◆ **Texto del ejercicio**:
::::

Por Redacción
Delaware, 15 de agosto de 2026.- Selena Gómez ha sido acusada de fraude por un grupo de inversores que sostienen que la cantante incumplió sus promesas de aprovechar su fama mundial y su presencia en redes sociales para promocionar Wondermind Global, su startup de salud mental que quebró el año pasado.
Según una demanda presentada el jueves ante un tribunal federal de Delaware, la compañía afirmó tener una valoración de 95 millones de dólares cuando buscó financiación en 2022 para desarrollar productos, entre ellos una aplicación móvil. Gómez, quien fundó la empresa en 2021 junto con su madre, Mandy Teefey, y Daniella Pierson, ocupa el puesto de directora de “impacto” y responsable de marketing, según el documento legal.

::::

◆ **Material proporcionado**:
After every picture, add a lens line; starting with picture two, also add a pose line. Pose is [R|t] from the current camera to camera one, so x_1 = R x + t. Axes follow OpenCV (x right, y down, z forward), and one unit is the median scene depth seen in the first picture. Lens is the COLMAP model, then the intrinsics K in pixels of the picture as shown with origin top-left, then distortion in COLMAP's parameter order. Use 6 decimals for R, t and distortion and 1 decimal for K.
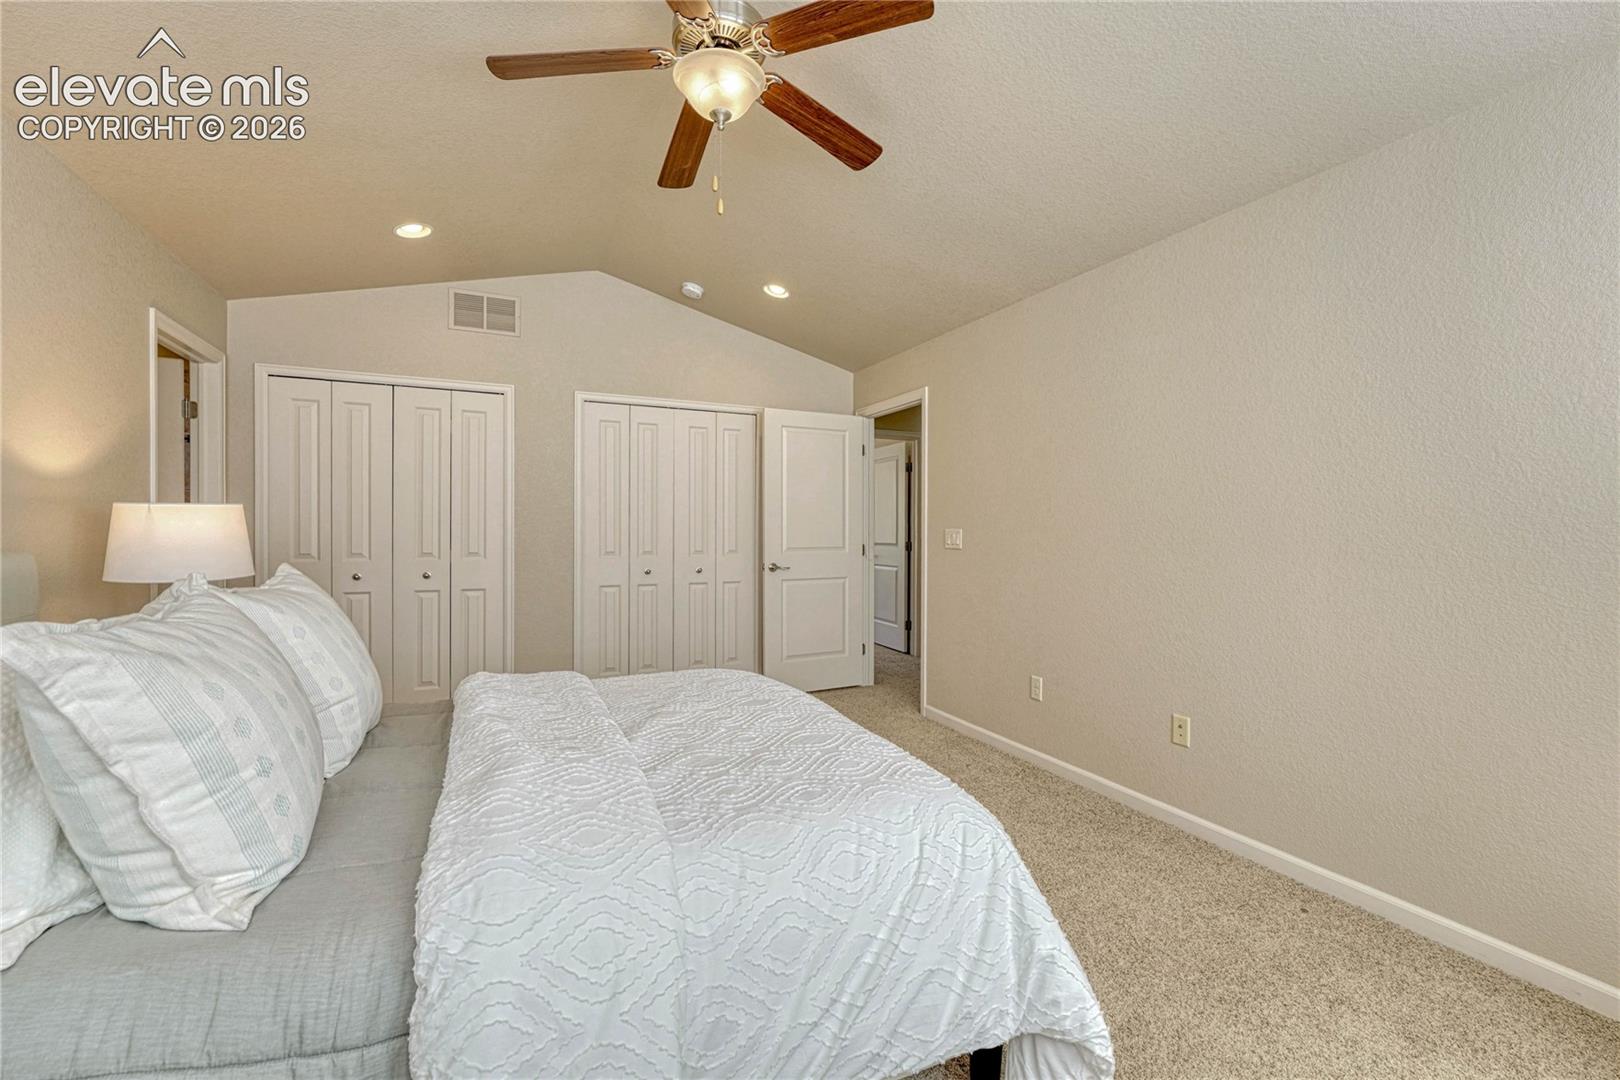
lens RADIAL K [[677.0, 0, 803.2], [0, 677.0, 535.0], [0, 0, 1]] dist [0.007818, 0.000236]
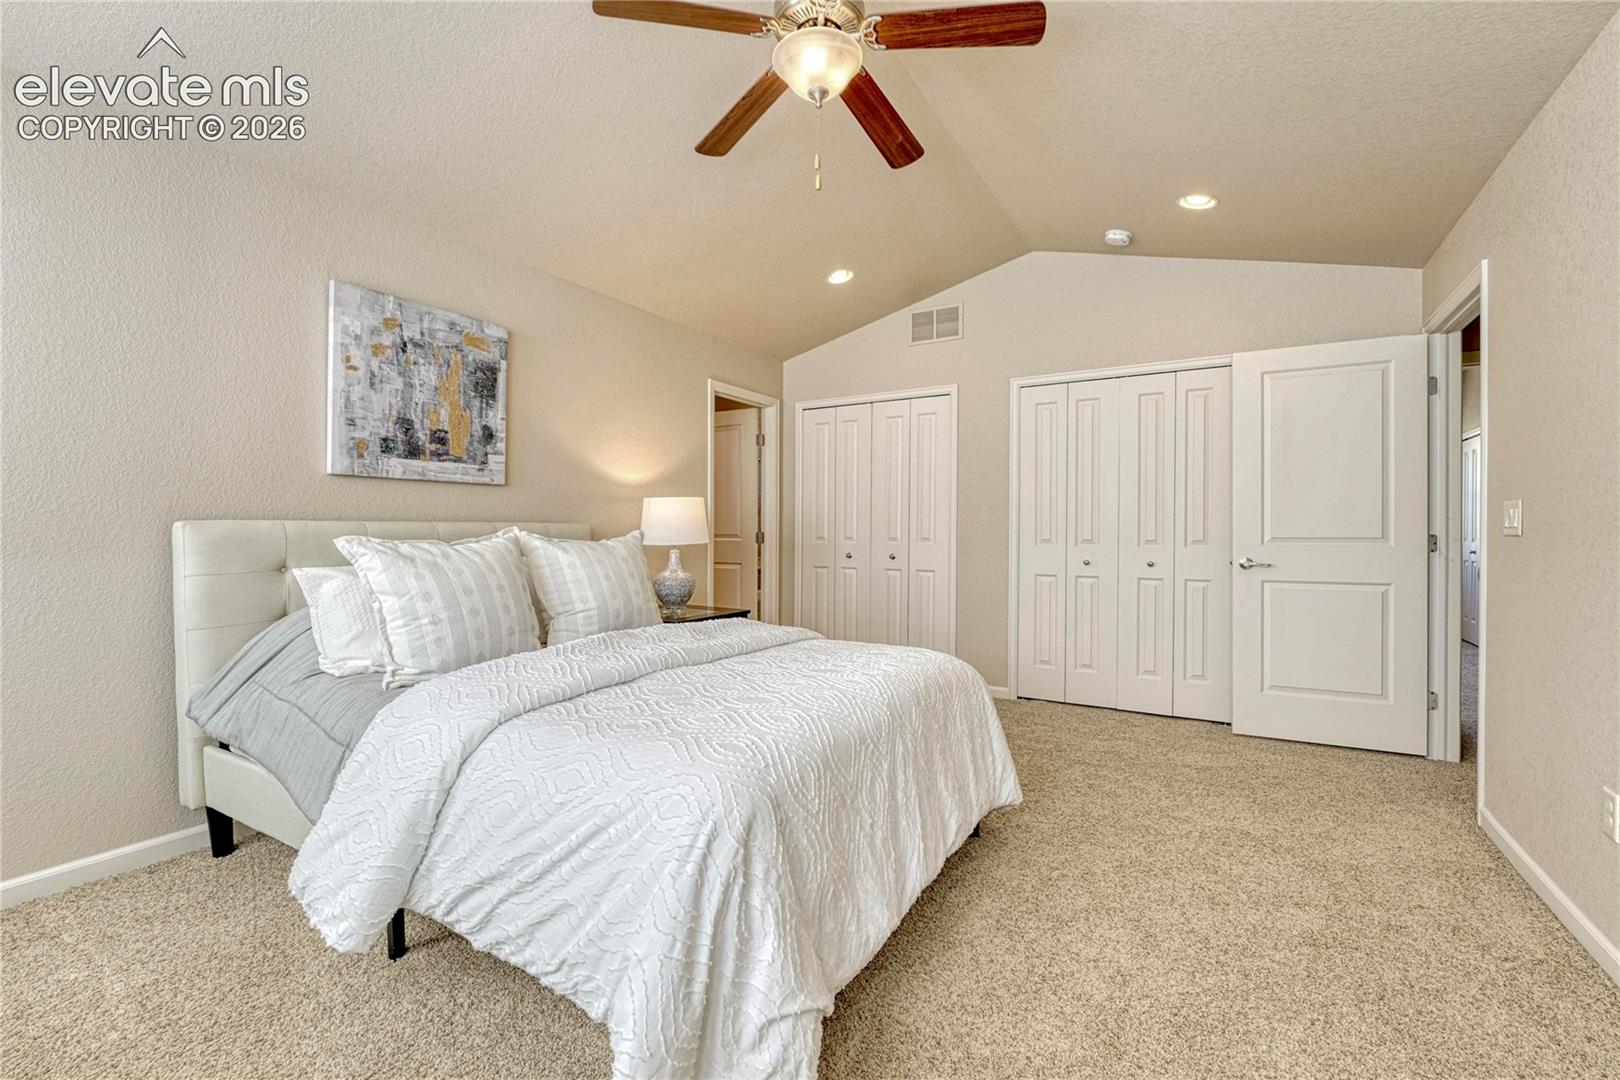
lens RADIAL K [[677.0, 0, 803.2], [0, 677.0, 535.0], [0, 0, 1]] dist [0.007818, 0.000236]
pose [[0.577205, 0.003733, -0.816591, 0.340915], [-0.007729, 0.999970, -0.000892, 0.024569], [0.816563, 0.006826, 0.577216, 0.189745]]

::::

◆ **Explorar el material**:
a - Según la noticia, ¿qué valoración dijo tener la compañía cuando buscó financiación en 2022?
b - Pasa a una lista breve el párrafo de la noticia que empieza con "Según una demanda presentada el jueves", sin perder sus datos principales.
c - Haz una lista de todas las personas que la noticia nombra.
Las líneas no hacen falta para nada de lo que se pide.

◆ **Respuestas escritas**:
a - 95 millones de dólares.

b -
- La demanda se presentó el jueves ante un tribunal federal de Delaware.
- En 2022, al buscar financiación, la compañía dijo tener una valoración de 95 millones de dólares.
- El dinero era para desarrollar productos, entre ellos una aplicación móvil.
- Gómez fundó la empresa en 2021 con su madre, Mandy Teefey, y con Daniella Pierson.
- Ocupa el puesto de directora de "impacto" y responsable de marketing.

c -
- Selena Gómez
- Mandy Teefey
- Daniella Pierson